Sime Darby Plantation - Weak Quarter Due to Labour Issues

Date: 
2023-05-25
Firm: 
RHB-OSK
Stock: 
Price Target: 
4.00
Price Call: 
HOLD
Last Price: 
4.40
Upside/Downside: 
-0.40 (9.09%)
  • Maintain NEUTRAL, with new MYR4.00 TP from MYR4.55, 9% downside. Sime Darby Plantation’s 1Q23 earnings disappointed. 2Q23F will likely still be weak, but 2H23F should see better output growth, lower unit costs and improved downstream margins. The stock remains fairly valued, trading at 20x 2023F P/E, at the high end of its peers’ 15-18x.
  • 1Q23 core earnings were below our and consensus earnings, at 6-7% of FY23F. This was due to lower-than-expected FFB output, PK prices and higher-than-expected unit costs and effective tax rates of 58% due to withholding tax payable on dividends from foreign subsidiaries.

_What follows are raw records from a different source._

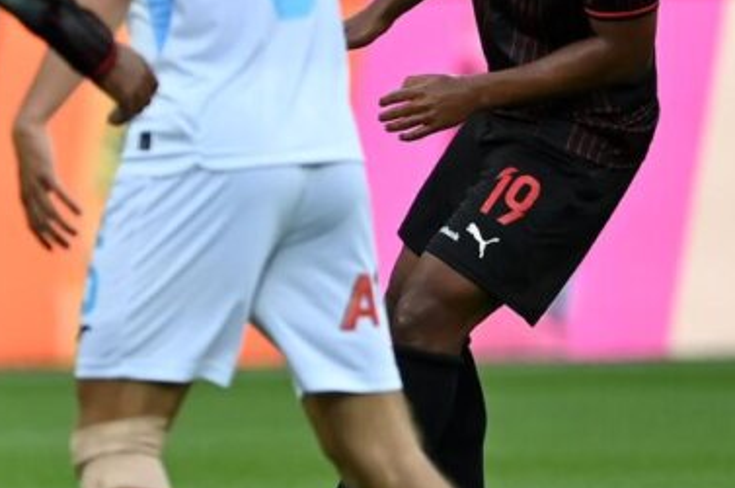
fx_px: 27271
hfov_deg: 1.5
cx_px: -450
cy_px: 48
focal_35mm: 1338
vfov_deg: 1.0
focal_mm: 400
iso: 1250
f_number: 4.5
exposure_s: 1/1600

  • New FY23 FFB growth guidance of 10%. 1Q23 FFB fell 4.5% YoY and 12% QoQ, dragged down by Malaysia (-11%). This was due to poor productivity for new harvesters – productivity for those who joined in 1Q23 was half that of experienced harvesters. SDPL expects its harvester shortage to improve to c.12% by end-1H23 (from 22% at end-4Q22) including 2,250 new workers it expects to come in by June. In 4M23, FFB output moderated further to -8% YoY. It is now guiding for FFB growth of 10% (from 10-15%), as it continues to expect a marked recovery in 2H23. To be conservative, we cut our FY23 assumption to 4.4% (from 9.5%) while keeping our 4-5% growth for FY24F-25F.
  • Forward sales continued for Malaysia. For the rest of 2023, it has sold about 20% of its Malaysian output forward at MYR4,050/tonne, while there is a negligible amount sold forward for Papua New Guinea (PNG). CPO price achieved in 1Q22 was MYR3,887/tonne (-13% YoY).

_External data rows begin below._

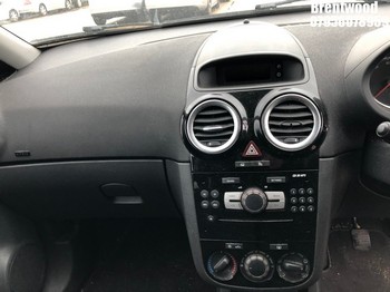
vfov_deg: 49.7
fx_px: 315
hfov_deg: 63.5
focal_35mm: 28
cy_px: 146
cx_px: 195
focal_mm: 4
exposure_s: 1/24
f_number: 1.8
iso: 32
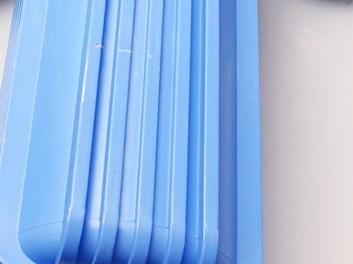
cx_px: 153
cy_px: -151
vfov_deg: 13.3
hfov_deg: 18.9
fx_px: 1061
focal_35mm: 104
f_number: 2.4
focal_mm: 4.3
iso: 64
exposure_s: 1/100
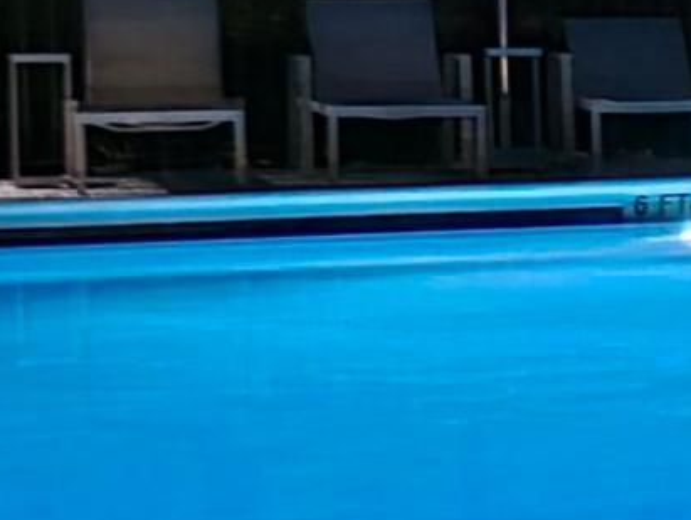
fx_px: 3217
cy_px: 155
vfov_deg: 9.2
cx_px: 2081
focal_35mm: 161
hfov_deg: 9.5
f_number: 1.7
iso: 2500
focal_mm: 6.3
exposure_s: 1/15
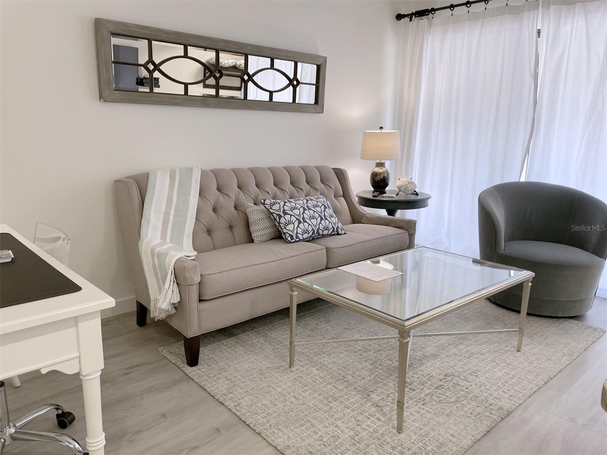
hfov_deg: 67.3
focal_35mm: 26
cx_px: 304
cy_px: 228
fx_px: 456
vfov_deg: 53.1
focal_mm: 4.2
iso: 80
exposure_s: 1/60
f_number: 1.6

  • FY23F cost guidance raised. 1Q23 blended unit costs rose 15% YoY to MYR2,700/tonne from higher fertiliser and recruitment costs. SDPL is now guiding for costs at MYR2,600-2,700 (+5-6% YoY) in FY23 (vs MYR2,100- 2,300), expecting fertiliser prices to lift 13-14% YoY, while labour cost rise is due to recruitment costs and minimum wage. SDPL has to pay c.MYR4,500/worker for recruitment costs. In 1Q23, it completed 60% of its planned fertiliser application for Malaysia and 100% for Indonesia and PNG.
  • Downstream margin at 2% in 1Q23 (from 3.3% in 1Q22 and 2% in 4Q22). SDPL saw lower sales volumes in the bulk segment and lower margins for both bulk and differentiated products in Asia-Pacific. It expects margin to remain weak in 2Q23 with losses at its Malaysian and Indonesian refineries, but improve in 2H as buyers’ inventory runs down.
  • All in, we lower FY23F-24F earnings by 12-14% after cutting FFB output, PK prices and raising unit costs. We expect 2H earnings to play catch up on improved output, lower costs and better downstream margins. We are in the midst of reviewing our FY24F CPO price assumptions. Our lower SOP- based MYR4.00 TP includes an 4% ESG discount given its score of 2.8.
  • ESG framework update. As there is now greater focus on the E pillar due to critical climate change issues, we have tweaked our ESG weightage. Henceforth, we assign a weightage of 50% to the E pillar, followed by 25% each to the S and G pillars. Further details are in our 2 May thematic research note titled Envisioning a Better Future.